Cameron: And for the flights, wrap your board in cloth to prevent scratching.
I.: What kind of accommodations would you recommend?
Cameron: I would recommend Surfers Beach Manor or the MoJoKingdom pictured below. A really nice house that was built by a surfer actually. And he built it from all kinds of cool things that he found. It's an art work more than a house. It's cheap and it's really close to the beach.
I.: Let's say this surfer has just arrived in or near Gregory Town. Now he may need some local surfing information. To whom would you send him?
Cameron: To Tom Glucksman from Surfer's Haven.
I.: After a day at Surfer's Beach he'll probably want a good meal, drinks and some entertainment. Where would you send our newly arrived surfer?
Brandon: I'd go to Surfer's Beach Manor and ask for Floyd. He is a real good guy. He'll give you a good meal and all the information you need.
And then on Tuesday and Friday nights there's the local bar Elvina's. They do jam sessions twice a week. So that's a lot of fun... getting a couple of drinks, hang out, meet some of the locals, etc.
I.: Hey, what about an insider tip for surfers new to Eleuthera?
Brandon: Don't get caught in the bone yard at surfer's. This is an area in the sea near the big rock formation... see map link at the end of the interview. Ask locally where exactly the bone yard is.
Cameron: And watch out for poison wood, a plant that causes severe skin burning. Some of the narrow roads going down to the beach are grown in and you could touch poison wood leaves while driving. Let locals show you this plant and learn what to do, when you get burnt.
I.: As there is no public transportation system on Eleuthera in the Bahamas, how do surfers generally get around?
Brandon: Most people rent cars. Or just walk everywhere. You can also hitch-hike but usually not with your board. The locals are very friendly and the first or second car by will give you a ride.
I.: Tell me, are your Eleuthera surf friends usually flying into North Eleuthera or into Governor's Harbour in Central Eleuthera?
Cameron: North Eleuthera (airport code ELH) is better for getting to surfers beach because it's closer. And if you're not gonna rent a car, the cab ride is much cheaper from North Eleuthera than from Governor's Harbour airport.

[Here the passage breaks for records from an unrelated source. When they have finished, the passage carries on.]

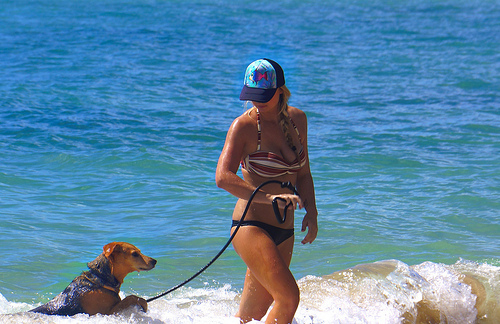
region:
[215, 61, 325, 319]
as woman in a bathing suit walking a dog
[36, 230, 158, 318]
a dog on a leash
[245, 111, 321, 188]
a red and white striped bikini top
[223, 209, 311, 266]
a black bikini bottom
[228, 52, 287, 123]
a blue hat with a pink fish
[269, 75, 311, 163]
a woman's blond hair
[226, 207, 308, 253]
a black bathing suit bottom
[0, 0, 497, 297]
a blue body of water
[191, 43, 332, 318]
woman is wearing a bikini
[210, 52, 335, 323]
woman is wearing a trucker cap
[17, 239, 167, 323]
dog is on a leash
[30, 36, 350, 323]
woman is walking a dog on the beach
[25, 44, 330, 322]
woman is walking a dog in the waves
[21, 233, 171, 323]
dog is brown and tan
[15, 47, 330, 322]
woman is holding dog's leash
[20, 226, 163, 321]
dog is walking in the surf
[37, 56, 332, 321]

I.: And is there a preferred airline from Ft. Lauderdale, Florida, over to Eleuthera?
Brandon: I always take small TwinAir, from Ft. Lauderdale, www.flytwinair.com/ But Bahamas Air will also take surf boards. If you're interested in another airline, it's important to ask whether they accept surf boards. Continental Airlines to my knowledge does not take them.
I.: Your parents told me that each of you own a piece of property near *your* beach.
Brandon: Yep... big smile.
Interviewer: I'm sure you'll enjoy many more years of fun and adventure at Surfer's Beach which is named Hamilton Land Beach on Eleuthera's most detailed map.
Thanks for your interesting comments, Cameron and Brandon.
Here's a fascinating video about surfers showing and telling you why they love surfer's beach and the life in nearby Gregory Town...
Unless you are a strong swimmer I suggest you confine your swimming to the small cove at the north end of the beach. It's to the left of the beach shack that surfers have built using driftwood. There's a photo of the shack at the top of this page.
There's an interesting huge rock formation that you'll see after walking up north for a minute or so. And there's natural shading, too, where you can rest and watch the sea.
The small cove at the north end of the beach is good for snorkeling on very calm days. Other than that, this beach is not recommended for snorkeling.
From the North, i.e. Gregory Town: 2.0 miles south of Pam's Island Made Gift Shop turn left at the large sign that says *Surfer's Beach Manor*...
From the South, i.e. Rainbow Inn: 5.9 miles north of the Rainbow Inn turn right at the large sign that says *Surfer's Beach Manor*...
... follow the rocky road to Surfer's Beach Manor. At the bottom of the hill is a T-junction. Turn left. The next road on your right - a sandy road - is the access road to the beach.
Make sure your car has good clearance. Although a 4WD vehicle is not necessary, adequate clearance and caution is.
You could also park at Surfer's Beach Manor and walk.